By contrast, in the 1990s, HP drifted away from their DNA and lost the “HP Way” that inspired so much of Silicon Valley. In the last few years, HP has re-established its purpose, starting with a commitment by the CEO and senior management to be a purpose-led brand. The vision “to create technology that makes life better for everyone everywhere” and a mission to “engineer experiences that amaze” has become a filter against which everything is measured and a catalyst to shift both culture and business process.

As it grows, Square is trying to stay true to its purpose by focusing on the entire employee lifecycle. Beyond its business model as a payments technology company, the company’s purpose is economic empowerment by helping entrepreneurs to start, run, and grow a business. Starting with the employee interview process, Square tests whether candidates are effective advocates and feel a personal connection to the mission. In the on-boarding process, they set up their own business using Square to develop empathy and understanding. For ongoing alignment, the company holds all-hands meetings every other week where any of the 2,300 employees can question or challenge management on decisions that don’t align with the company purpose.

Many of the executives warned that the journey to purpose is not a tactic or campaign. Customers will see right through a “feel good” communications about the wonderful things the company is doing. If the company has been more focused on profit than purpose in the past, you have to be ready for some degree of skepticism and find ways to engage the skeptics in the process.

Levi’s CMO, Jennifer Sey, talked about not choosing easy over right. “Whether it was integrating our factories before being legally required to do so or being the first Fortune 500 company to offer same sex partner benefits in 1992 when it was not a popular thing to do, we try to do the right thing that’s aligned with our purpose of profits through principles.”

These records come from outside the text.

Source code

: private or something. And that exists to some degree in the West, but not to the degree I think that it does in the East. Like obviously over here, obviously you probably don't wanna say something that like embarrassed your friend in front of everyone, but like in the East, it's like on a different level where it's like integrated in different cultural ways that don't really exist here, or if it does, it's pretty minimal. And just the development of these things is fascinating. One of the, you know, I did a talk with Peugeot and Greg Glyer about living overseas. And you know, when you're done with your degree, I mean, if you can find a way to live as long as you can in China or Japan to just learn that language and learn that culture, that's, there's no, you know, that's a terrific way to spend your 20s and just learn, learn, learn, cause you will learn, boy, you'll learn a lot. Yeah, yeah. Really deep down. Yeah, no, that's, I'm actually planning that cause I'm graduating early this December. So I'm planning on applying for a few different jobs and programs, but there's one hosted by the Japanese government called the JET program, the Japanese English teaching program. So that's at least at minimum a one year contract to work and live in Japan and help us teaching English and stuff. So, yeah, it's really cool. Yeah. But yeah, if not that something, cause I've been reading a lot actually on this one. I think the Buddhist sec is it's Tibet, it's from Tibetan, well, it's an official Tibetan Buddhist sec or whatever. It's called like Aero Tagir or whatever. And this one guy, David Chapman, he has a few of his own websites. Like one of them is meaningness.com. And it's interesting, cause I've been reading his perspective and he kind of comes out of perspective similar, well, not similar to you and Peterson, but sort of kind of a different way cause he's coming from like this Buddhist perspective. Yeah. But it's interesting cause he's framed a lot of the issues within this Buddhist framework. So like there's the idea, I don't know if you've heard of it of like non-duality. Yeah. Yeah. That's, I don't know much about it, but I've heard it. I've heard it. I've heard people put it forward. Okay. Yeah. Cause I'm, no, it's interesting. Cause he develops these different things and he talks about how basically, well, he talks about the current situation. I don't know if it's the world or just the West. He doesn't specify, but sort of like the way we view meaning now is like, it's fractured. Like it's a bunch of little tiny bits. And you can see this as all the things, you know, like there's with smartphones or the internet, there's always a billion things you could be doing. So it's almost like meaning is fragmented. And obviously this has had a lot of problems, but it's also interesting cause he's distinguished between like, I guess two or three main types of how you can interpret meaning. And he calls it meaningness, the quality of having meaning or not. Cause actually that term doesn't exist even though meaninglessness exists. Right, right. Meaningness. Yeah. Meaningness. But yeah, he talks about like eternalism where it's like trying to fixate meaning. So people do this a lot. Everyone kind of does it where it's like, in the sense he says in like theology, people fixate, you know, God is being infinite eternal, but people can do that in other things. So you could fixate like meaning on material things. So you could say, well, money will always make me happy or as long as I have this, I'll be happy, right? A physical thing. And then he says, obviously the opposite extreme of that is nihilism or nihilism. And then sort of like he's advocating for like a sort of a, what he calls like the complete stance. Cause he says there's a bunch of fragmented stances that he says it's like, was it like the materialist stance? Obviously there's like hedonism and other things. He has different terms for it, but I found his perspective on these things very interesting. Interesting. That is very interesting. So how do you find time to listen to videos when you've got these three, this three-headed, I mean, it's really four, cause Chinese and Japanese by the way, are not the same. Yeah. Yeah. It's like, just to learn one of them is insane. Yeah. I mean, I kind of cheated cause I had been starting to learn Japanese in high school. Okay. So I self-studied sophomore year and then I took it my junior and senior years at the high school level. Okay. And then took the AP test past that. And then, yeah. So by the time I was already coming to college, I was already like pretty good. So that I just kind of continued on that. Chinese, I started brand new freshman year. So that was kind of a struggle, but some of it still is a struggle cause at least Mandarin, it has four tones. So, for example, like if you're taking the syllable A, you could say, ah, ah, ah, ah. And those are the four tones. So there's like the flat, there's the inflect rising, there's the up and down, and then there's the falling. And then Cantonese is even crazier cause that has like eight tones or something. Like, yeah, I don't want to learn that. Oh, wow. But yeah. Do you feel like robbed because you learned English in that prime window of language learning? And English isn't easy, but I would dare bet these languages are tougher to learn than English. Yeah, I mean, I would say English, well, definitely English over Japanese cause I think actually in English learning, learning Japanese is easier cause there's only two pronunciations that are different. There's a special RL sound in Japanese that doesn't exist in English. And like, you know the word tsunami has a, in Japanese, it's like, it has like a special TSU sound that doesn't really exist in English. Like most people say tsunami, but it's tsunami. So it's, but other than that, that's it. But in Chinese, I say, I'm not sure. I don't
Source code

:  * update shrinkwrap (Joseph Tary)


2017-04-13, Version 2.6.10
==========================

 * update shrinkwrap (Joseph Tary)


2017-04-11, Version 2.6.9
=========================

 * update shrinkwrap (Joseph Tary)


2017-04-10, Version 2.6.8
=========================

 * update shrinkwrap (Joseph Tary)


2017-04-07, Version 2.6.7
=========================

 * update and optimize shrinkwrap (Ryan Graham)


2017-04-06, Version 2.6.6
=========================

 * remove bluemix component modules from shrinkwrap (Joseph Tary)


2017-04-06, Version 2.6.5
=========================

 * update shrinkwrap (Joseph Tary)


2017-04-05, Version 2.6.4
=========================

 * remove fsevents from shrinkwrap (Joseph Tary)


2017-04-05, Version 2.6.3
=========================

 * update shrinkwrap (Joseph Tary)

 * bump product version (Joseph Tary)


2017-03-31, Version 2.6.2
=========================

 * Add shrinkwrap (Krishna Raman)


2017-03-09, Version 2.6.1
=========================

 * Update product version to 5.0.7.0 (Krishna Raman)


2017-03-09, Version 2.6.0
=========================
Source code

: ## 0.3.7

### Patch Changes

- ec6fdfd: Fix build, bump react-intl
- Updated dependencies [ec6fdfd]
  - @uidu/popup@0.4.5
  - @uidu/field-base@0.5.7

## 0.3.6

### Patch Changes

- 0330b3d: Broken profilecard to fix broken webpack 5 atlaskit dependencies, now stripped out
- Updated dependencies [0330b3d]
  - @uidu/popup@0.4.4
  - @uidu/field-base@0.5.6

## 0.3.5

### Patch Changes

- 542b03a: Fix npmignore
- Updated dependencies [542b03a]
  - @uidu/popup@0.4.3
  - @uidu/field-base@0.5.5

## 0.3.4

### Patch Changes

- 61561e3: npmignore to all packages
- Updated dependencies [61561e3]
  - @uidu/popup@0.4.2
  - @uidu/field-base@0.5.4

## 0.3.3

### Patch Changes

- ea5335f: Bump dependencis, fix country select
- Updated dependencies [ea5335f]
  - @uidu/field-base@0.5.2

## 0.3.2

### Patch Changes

Metrics can help ensure you maintain transparency, accountability and focus. Clif Bar operates in service of five aspirations – sustaining their business, brands, people, communities, and planet. Each one has a defined vision with metrics and measurements that keep the company on track.

The fusion of profit and purpose is a journey more than a destination. If you are at the beginning of that journey, start by having conversations with your stakeholders about how you can connect the two more closely. Get outside the “boardroom bubble” and talk to frontline employees, customers, and partners. If you have a strong sense of purpose, see where you can embed it more deeply into how you make everyday decisions. Also see how you can begin to measure your progress towards fulfilling that purpose. Finally, if you are farther along the journey, see how you can help others be more purposeful to unleash a multiplier effect across every part of your company.